= Thomas Hatcher (antiquary) =

English antiquarian (died 1583)

Thomas Hatcher (died 1583) was an English antiquarian.

==Life==
He was born at Cambridge, son of John Hatcher, MD, Regius Professor of Physic. He was educated at Eton College, and was elected in 1555 to King's College, Cambridge. He proceeded Bachelor of Arts in 1559–60, and his M.A. in 1563.

Hatcher was a Fellow of King's, from 1558 to 1566. In 1565, being dissatisfied with the government of Provost Philip Baker, Hatcher along with some other members of the college, wrote a letter of complaint against him to William Cecil. He studied law in Gray's Inn, where he was admitted in 1565, and then medicine.

Despite his, as a man of means, Hatcher did not follow a profession. In later life he resided on his father's estate at Careby, near Stamford, Lincolnshire. He was on good terms with John Caius, who in 1570 inscribed to him his work De Libris suis propriis; John Stow was another friend and correspondent.
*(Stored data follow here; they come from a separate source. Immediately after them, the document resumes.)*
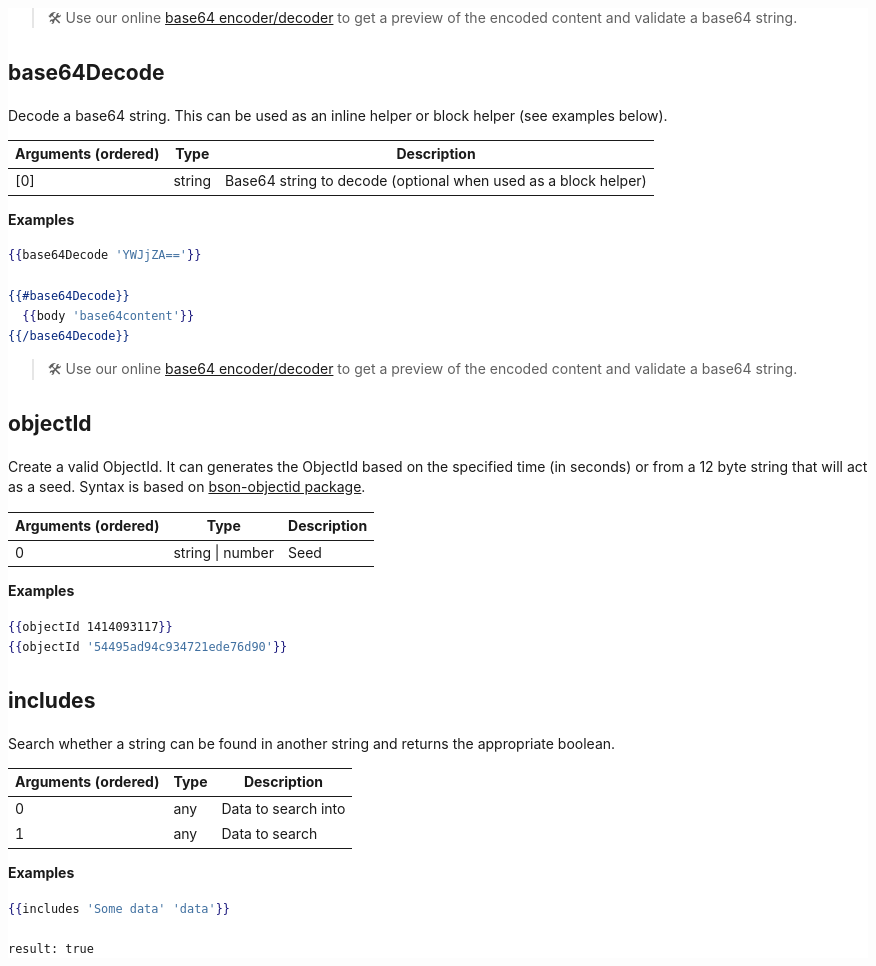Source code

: > 🛠️ Use our online [base64 encoder/decoder](/tools/base64-encode-decode/) to get a preview of the encoded content and validate a base64 string.

## base64Decode

Decode a base64 string. This can be used as an inline helper or block helper (see examples below).

| Arguments (ordered) | Type   | Description                                                    |
| ------------------- | ------ | -------------------------------------------------------------- |
| [0]                 | string | Base64 string to decode (optional when used as a block helper) |

**Examples**

```handlebars
{{base64Decode 'YWJjZA=='}}

{{#base64Decode}}
  {{body 'base64content'}}
{{/base64Decode}}
```

> 🛠️ Use our online [base64 encoder/decoder](/tools/base64-encode-decode/) to get a preview of the encoded content and validate a base64 string.

## objectId

Create a valid ObjectId. It can generates the ObjectId based on the specified time (in seconds) or from a 12 byte string that will act as a seed. Syntax is based on [bson-objectid package](https://www.npmjs.com/package/bson-objectid).

| Arguments (ordered) | Type             | Description |
| ------------------- | ---------------- | ----------- |
| 0                   | string \| number | Seed        |

**Examples**

```handlebars
{{objectId 1414093117}}
{{objectId '54495ad94c934721ede76d90'}}
```

## includes

Search whether a string can be found in another string and returns the appropriate boolean.

| Arguments (ordered) | Type | Description         |
| ------------------- | ---- | ------------------- |
| 0                   | any  | Data to search into |
| 1                   | any  | Data to search      |

**Examples**

```handlebars
{{includes 'Some data' 'data'}}

result: true
```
Hatcher was buried at Careby on 14 November 1583.

==Family==
Hatcher married Catharine, daughter and heiress of Thomas Rede, son of Richard Rede of Wisbech, and had: a son John, elected from Eton to King's College, Cambridge, in 1584, who succeeded to the estates of his grandfather, Dr. John Hatcher, and received the honour of knighthood; Henry, sometime of St John's College, Cambridge; William; Alice, wife of Nicholas Gunter, sometime mayor of Reading; and other daughters.
==Publications==

- Author:
  - Catalogus Præpositorum, Sociorum, et Scholarium Collegii Regalis Cantabrigiæ, a tempore fundationis ad annum 1572, manuscripts in Gonville and Caius College Library, 173, f. 119; British Library Harley MS 614; British Library Add MSS 5954 and 5955. Anthony Wood had a copy of this work, which he frequently quotes.
    - The catalogue was continued to 1620 by John Scott, coroner of the college, from that year to 1646 by George Goad, and later extended to 1746 by William Cole, whose History of King's College, Cambridge is extant as British Library Addit. MSS. 5814–17.
  - De viris illustribus Academiæ Cantab. regiæ, manuscript. This was said to be in two books, in centuries, according to the method of John Bale. Not now thought to be extant.
- Latin verses
  - On the restitution of Bucer and Fagius, 1560
  - In commendation of Bishop Alley's Poor Man's Library, 1571
  - In commendation of Carr and Wilson's Demosthenes
  - On the death of Nicholas Carr
  - On Frere's translation of Hippocrates
  - In Paracelsitas, MS. C.C.C. Oxon. 258, f. 67
  - On the death of Dr. Whittington gored by a bull; in John Foxe's Acts and Monuments.
- Editor
  - Walter Haddon's Lucubrationes et Poemata, 1567, dedicated to William Cecil
  - Nicholas Carr's orations De scriptorum Britannicorum paucitate, 1576.